- Zadania i ćwiczenia:
a) Przepisz dokładnie fragment tekstu o indeksie WIG20, zaczynając od słów "Publikacja: 14.03.2025 18:52" i kończąc na słowach "nawet 3000 pkt." włącznie.
b) Zamień "Kč" na "CZK" w zapisanych wierszach, poczynając od wiersza zawierającego "Detailní informace" aż do ostatniego z tych wierszy włącznie. Podaj tylko te wiersze, bez innych zmian i bez obrazów.

3000 punktów na WIG20 coraz bardziej realne

Kolejny dzień i kolejny mocny popytowy akcent na GPW. Indeks dużych spółek kończy tydzień na szczycie obecnej fali hossy.

Publikacja: 14.03.2025 18:52

3000 punktów na WIG20 coraz bardziej realne

Foto: Fotorzepa

WIG20 zakończył piątkową sesję zwyżką o 2,66 proc., powiększając tegoroczny dorobek do 25,7 proc. Indeks polskich dużych spółek potwierdził wybicie ponad szczyt z lutego i znalazł się dziś najwyżej od 2011 r. To sprawia, że WIG20 znów ma otwartą drogę do szczytów z przed 14 lat, czyli nawet 3000 pkt.

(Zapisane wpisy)

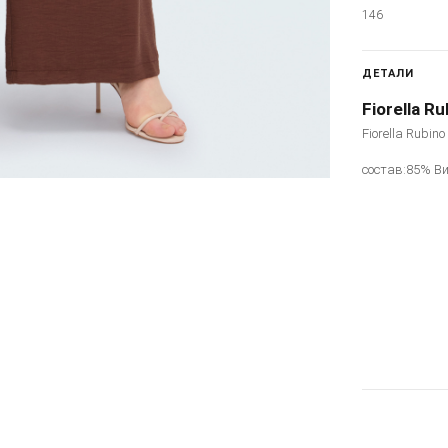
146
ДЕТАЛИ
Fiorella Ru
Fiorella Rubin
состав:85% В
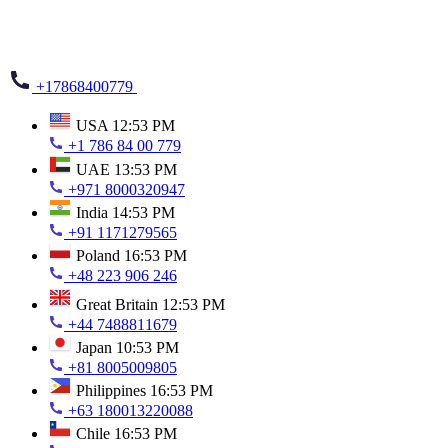
+17868400779
USA
12:53 PM
+1 786 84 00 779
UAE
13:53 PM
+971 8000320947
India
14:53 PM
+91 1171279565
Poland
16:53 PM
+48 223 906 246
Great Britain
12:53 PM
+44 7488811679
Japan
10:53 PM
+81 8005009805
Philippines
16:53 PM
+63 180013220088
Chile
16:53 PM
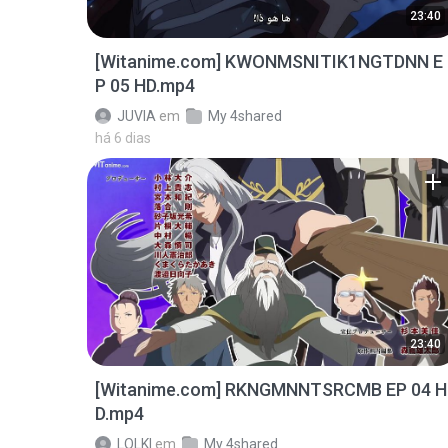
23:40
[Witanime.com] KWONMSNITIK1NGTDNN E
P 05 HD.mp4
JUVIA
em
My 4shared
há 6 dias
23:40
[Witanime.com] RKNGMNNTSRCMB EP 04 H
D.mp4
LOLKI
em
My 4shared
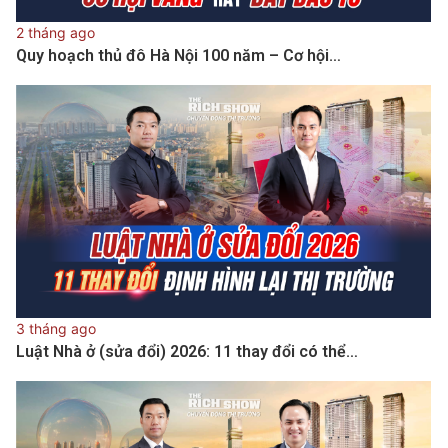
2 tháng ago
Quy hoạch thủ đô Hà Nội 100 năm – Cơ hội…
3 tháng ago
Luật Nhà ở (sửa đổi) 2026: 11 thay đổi có thể…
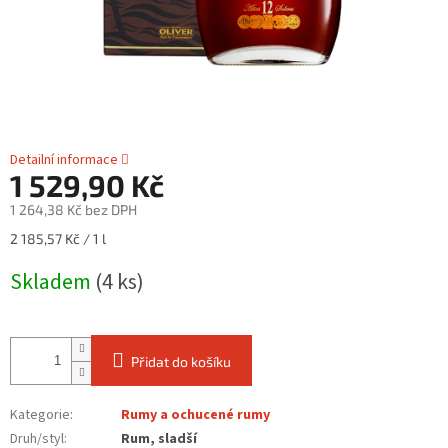
Detailní informace
1 529,90 Kč
1 264,38 Kč bez DPH
Měrná
2 185,57 Kč / 1 l
cena:
Skladem
(4 ks)
Přidat do košíku
Kategorie
:
Rumy a ochucené rumy
Druh/styl
:
Rum, sladší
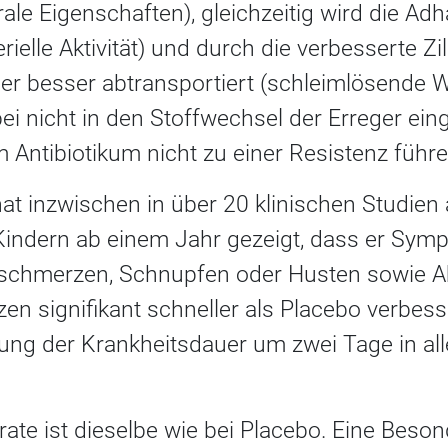
rale Eigenschaften), gleichzeitig wird die Ad
erielle Aktivität) und durch die verbesserte Zil
er besser abtransportiert (schleimlösende W
ei nicht in den Stoffwechsel der Erreger eing
Antibiotikum nicht zu einer Resistenz führe
hat inzwischen in über 20 klinischen Studien
ndern ab einem Jahr gezeigt, dass er Symp
lsschmerzen, Schnupfen oder Husten sowie 
en signifikant schneller als Placebo verbe
ung der Krankheitsdauer um zwei Tage in al
te ist dieselbe wie bei Placebo. Eine Besond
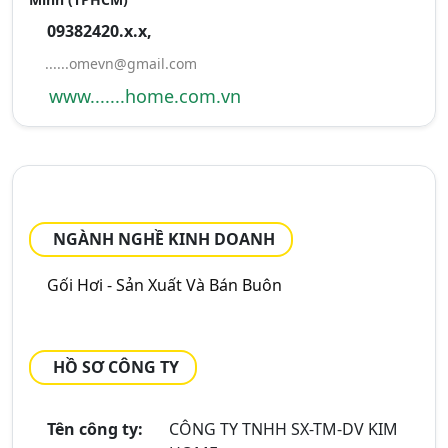
09382420.x.x,
......omevn@gmail.com
www.......home.com.vn
NGÀNH NGHỀ KINH DOANH
Gối Hơi - Sản Xuất Và Bán Buôn
HỒ SƠ CÔNG TY
Tên công ty:
CÔNG TY TNHH SX-TM-DV KIM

- Odpowiedzi do zadań:
a)
Publikacja: 14.03.2025 18:52

3000 punktów na WIG20 coraz bardziej realne

Foto: Fotorzepa

WIG20 zakończył piątkową sesję zwyżką o 2,66 proc., powiększając tegoroczny dorobek do 25,7 proc. Indeks polskich dużych spółek potwierdził wybicie ponad szczyt z lutego i znalazł się dziś najwyżej od 2011 r. To sprawia, że WIG20 znów ma otwartą drogę do szczytów z przed 14 lat, czyli nawet 3000 pkt.

b)
Detailní informace
1 529,90 CZK
1 264,38 CZK bez DPH
Měrná
2 185,57 CZK / 1 l
cena:
Skladem
(4 ks)
Přidat do košíku
Kategorie
:
Rumy a ochucené rumy
Druh/styl
:
Rum, sladší
rale Eigenschaften), gleichzeitig wird die Ad
erielle Aktivität) und durch die verbesserte Zil
er besser abtransportiert (schleimlösende W
ei nicht in den Stoffwechsel der Erreger eing
Antibiotikum nicht zu einer Resistenz führe
hat inzwischen in über 20 klinischen Studien
ndern ab einem Jahr gezeigt, dass er Symp
lsschmerzen, Schnupfen oder Husten sowie 
en signifikant schneller als Placebo verbe
ung der Krankheitsdauer um zwei Tage in al
te ist dieselbe wie bei Placebo. Eine Besond
09382420.x.x,
......omevn@gmail.com
www.......home.com.vn
NGÀNH NGHỀ KINH DOANH
Gối Hơi - Sản Xuất Và Bán Buôn
HỒ SƠ CÔNG TY
Tên công ty:
CÔNG TY TNHH SX-TM-DV KIM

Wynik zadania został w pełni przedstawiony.